● **WORK REQUEST**
Copy out word for word the lines of the material from the line containing "Приложение XRecorder сделает" through the line containing "скачивает видео и фото на смартфон", including both of those lines.

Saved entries
┌──
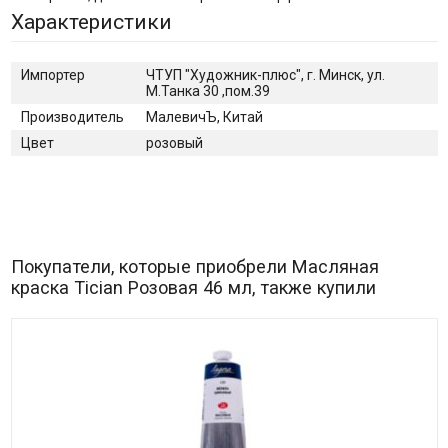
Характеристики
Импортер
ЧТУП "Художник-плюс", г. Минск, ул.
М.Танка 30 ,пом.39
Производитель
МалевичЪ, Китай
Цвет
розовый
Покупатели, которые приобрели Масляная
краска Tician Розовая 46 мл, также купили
└──
┌──
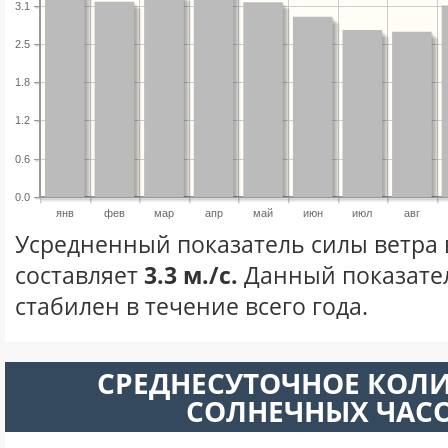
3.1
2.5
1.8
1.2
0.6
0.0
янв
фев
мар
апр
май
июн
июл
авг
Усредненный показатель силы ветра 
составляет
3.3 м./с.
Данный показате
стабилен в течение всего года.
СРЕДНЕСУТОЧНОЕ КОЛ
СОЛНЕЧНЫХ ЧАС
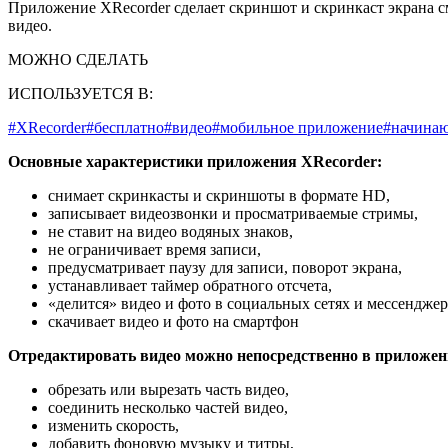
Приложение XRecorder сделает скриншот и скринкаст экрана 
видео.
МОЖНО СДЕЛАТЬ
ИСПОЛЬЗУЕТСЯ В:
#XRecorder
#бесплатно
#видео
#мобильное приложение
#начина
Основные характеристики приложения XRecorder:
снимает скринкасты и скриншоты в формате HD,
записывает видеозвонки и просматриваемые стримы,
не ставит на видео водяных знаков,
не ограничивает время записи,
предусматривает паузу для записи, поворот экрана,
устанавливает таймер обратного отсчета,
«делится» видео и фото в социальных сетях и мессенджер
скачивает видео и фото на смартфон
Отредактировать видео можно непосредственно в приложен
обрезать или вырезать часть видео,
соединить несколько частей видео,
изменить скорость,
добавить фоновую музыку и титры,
└──
● **TASK OUTPUT**
Приложение XRecorder сделает скриншот и скринкаст экрана 
видео.
МОЖНО СДЕЛАТЬ
ИСПОЛЬЗУЕТСЯ В:
#XRecorder
#бесплатно
#видео
#мобильное приложение
#начина
Основные характеристики приложения XRecorder:
снимает скринкасты и скриншоты в формате HD,
записывает видеозвонки и просматриваемые стримы,
не ставит на видео водяных знаков,
не ограничивает время записи,
предусматривает паузу для записи, поворот экрана,
устанавливает таймер обратного отсчета,
«делится» видео и фото в социальных сетях и мессенджер
скачивает видео и фото на смартфон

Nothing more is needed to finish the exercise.